To evaluate the efficacy of long-acting SSA in MEN1 patients affected with duodeno-pancreatic NET.
All first-degree relatives of MEN1 subjects who genetically diagnosed for MEN1 before the clinical diagnosis of NET and with evidence of one or more duodeno-pancreatic NET <15 mm in size were enrolled. Twenty-four patients with MEN1-related duodeno-pancreatic NET (age range 21–42 yrs) were treated with octreotide LAR or lanreotide autogel at standard doses. Treatment duration ranged 6–76 months. At the radiological evaluation (performed by multidetector-row computed tomography and endoscopic ultrasound), multiple duodeno-pancreatic NET (range 1–9), sized 3–14 mm, were detected.
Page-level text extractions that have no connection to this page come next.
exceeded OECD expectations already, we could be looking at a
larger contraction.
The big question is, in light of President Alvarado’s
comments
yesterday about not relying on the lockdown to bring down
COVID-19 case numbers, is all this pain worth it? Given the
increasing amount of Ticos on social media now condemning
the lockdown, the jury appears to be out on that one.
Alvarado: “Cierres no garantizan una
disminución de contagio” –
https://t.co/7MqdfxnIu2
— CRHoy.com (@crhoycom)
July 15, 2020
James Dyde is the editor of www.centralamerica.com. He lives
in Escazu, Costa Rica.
An objective tumor response was observed in 17%, stable disease in 75% and progression of disease in 8% of cases. Due to the low number of progressions, the median time-to-progression could not be estimated. In seven patients with abnormally increased gastrin, insulin and/or chromogranin-A serum concentrations, a complete hormonal response was observed in 100% cases and was stable along the follow-up.
In conclusions, therapy with SSA is highly effective in patients with early stage MEN1 duodeno-pancreatic NET, resulting in long-time suppression of tumor and hormonal activity. Objective response is 17%, suggesting that MEN1 NET is a subgroup more sensitive to SSA than sporadic NET.
Declaration of interest: The authors declare that there is no conflict of interest that could be perceived as prejudicing the impartiality of the research project.
Funding: This research did not receive any specific grant from any funding agency in the public, commercial or not-for-profit sector.